Benjamin’s counterintuitive contention is that it is precisely by dwelling on loss, the past, and political failures (as opposed to images of a better future) that one may avoid a depressing and cynical relation to the present. Ibid Pg 65

There is for Benjamin a definite resonance between our own personal past and a historical, collective past. The past is never solely our own anyway: “what has been forgotten… is never something purely individual,” Ilit Ferber, Philosophy and Melancholy: Benjamin’s early Reflections on Theatre and Language 2013

“Everything forgotten mingles with what has been forgotten of the prehistoric world, forms countless uncertain and changing compounds, yielding a constant flow of new, strange products.” (W. Benjamin Franz Kafka 810) “The collapse of sequentiality and narrative leads to a spatial simultaneity that is, again, a response to their loss or, more accurately, to the loss of hope in linearity’s capacity to contain salvation and, in essence, to promise any type of closure.”

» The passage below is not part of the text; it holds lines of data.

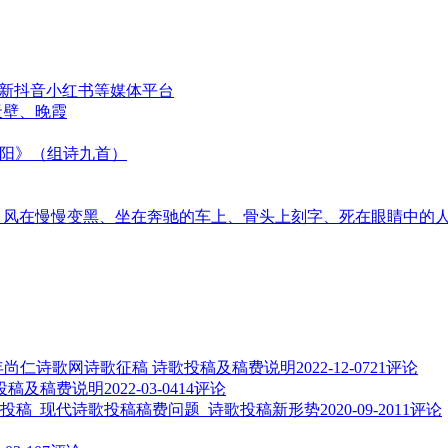
更新抖音小红书等媒体平台
天壁、晚霞
太阳》（组诗九首）
音、风在慢慢变黑、坐在奔驰的车上、骨头上刻字、死在眼睛中的
3年尚仁诗歌网诗歌征稿 诗歌投稿及稿费说明
2022-12-07
21评论
歌投稿及稿费说明
2022-03-04
14评论
投稿_现代诗歌投稿稿费问题_诗歌投稿新形势
2020-09-20
11评论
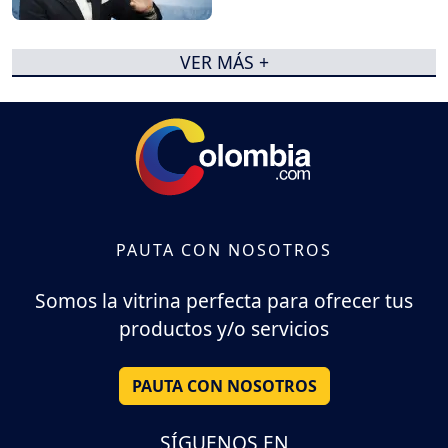
VER MÁS +
PAUTA CON NOSOTROS
Somos la vitrina perfecta para ofrecer tus
productos y/o servicios
PAUTA CON NOSOTROS
SÍGUENOS EN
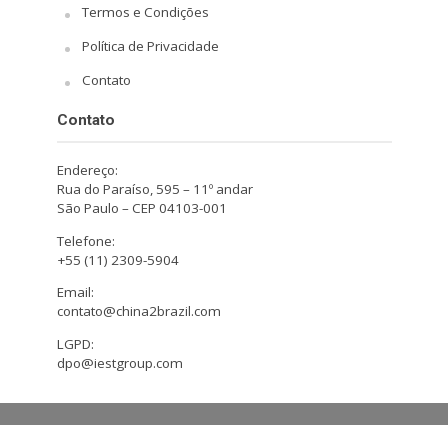
Termos e Condições
Política de Privacidade
Contato
Contato
Endereço:
Rua do Paraíso, 595 – 11º andar
São Paulo – CEP 04103-001
Telefone:
+55 (11) 2309-5904
Email:
contato@china2brazil.com
LGPD:
dpo@iestgroup.com
Copyright © 2026. Design by Hiro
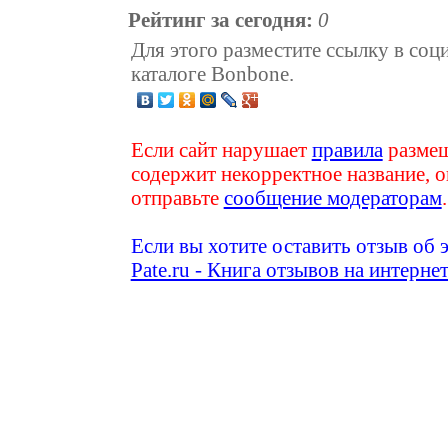
Рейтинг за сегодня:
0
Для этого разместите ссылку в соц
каталоге Bonbone.
Если сайт нарушает
правила
размещ
содержит некорректное название, о
отправьте
сообщение модераторам
.
Если вы хотите оставить отзыв об 
Pate.ru - Книга отзывов на интерне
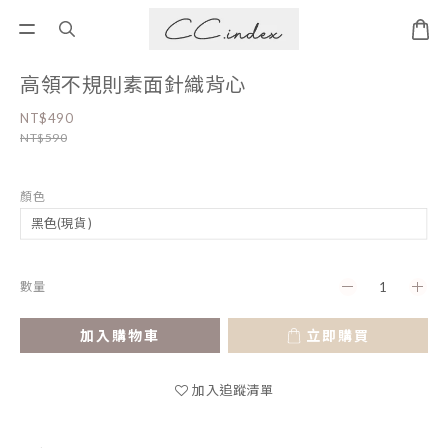
高領不規則素面針織背心
NT$490
NT$590
顏色
數量
加入購物車
立即購買
加入追蹤清單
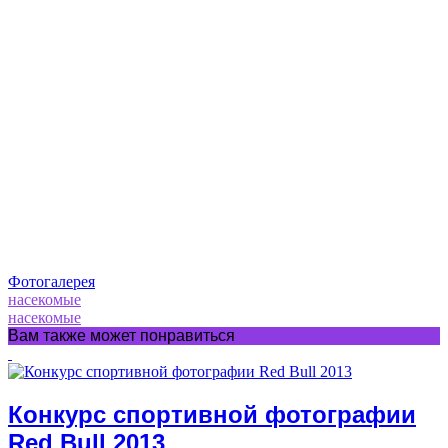
Фотогалерея
насекомые
насекомые
Вам также может понравиться
Конкурс спортивной фотографии
Red Bull 2013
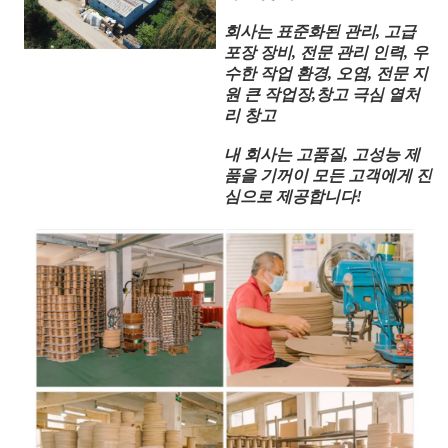
회사는 표준화된 관리, 고급
포장 장비, 전문 관리 인력, 우
수한 작업 환경, 오염, 전문 지
원 큰 작업장,창고 극심 열처
리 창고
내 회사는 고품질, 고성능 제
품을 기꺼이 모든 고객에게 진
심으로 제공합니다!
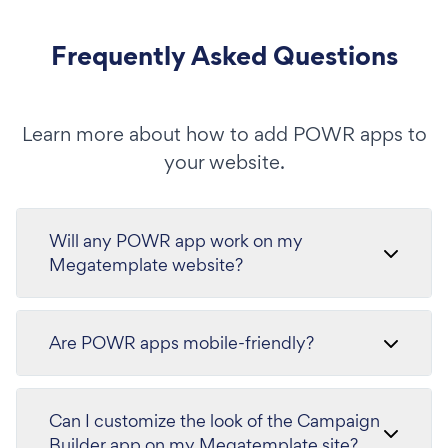
Frequently Asked Questions
Learn more about how to add POWR apps to
your website.
Will any POWR app work on my
Megatemplate website?
Are POWR apps mobile-friendly?
Can I customize the look of the Campaign
Builder app on my Megatemplate site?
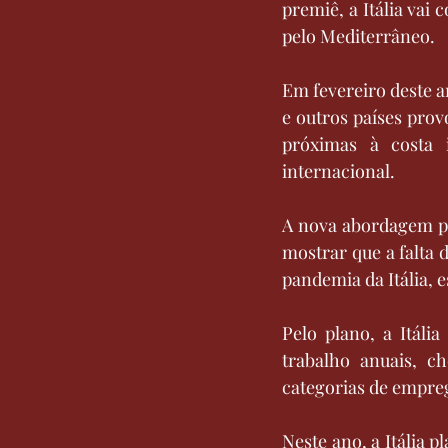
premiê, a Itália vai 
pelo Mediterrâneo.
Em fevereiro deste a
e outros países prov
próximas à costa i
internacional.
A nova abordagem par
mostrar que a falta 
pandemia da Itália, 
Pelo plano, a Itáli
trabalho anuais, 
categorias de empreg
Neste ano, a Itália p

“This scattering of the continuum’s elements, their dispersal in space - their spatialization - is the response to the loss of eschatology, a response that embraces loss as an internal and eternal trace of what can no longer be recuperated.”

“The understanding of loss as a condition of possibility appears in the Tauerspiel book in yet another image: that of emptiness. Freud’s claim that the mourner sees the world as empty after experiencing the loss of a love-object is echoed in Benjamin’s discussion of the baroque religious backdrop, as well we the Tauerspiel itself.” Ilit Ferber, Philosophy and Melancholy: Benjamin’s early Reflections on Theatre and Language 2013

If the major tactic constitutive of systems of cognitive oppression has been the progressive individualisation of the populace, then the major form of resistance must be the pursuit of cognitive liberation through progressive collectivisation. We must work out how to pool our cognitive resources so as to use them more efficiently together, and through that find forms of individual freedom that are orthogonal to the proliferation of consumer choice https://deontologistics.wordpress.com/2018/02/18/ofta-cognitive-economics-and-the-functional-theory-of-stress/

L'exposition est rendue possible par les prêts de le centre des livres d'artistes (cdla), Saint-Yrieix-la-Perche.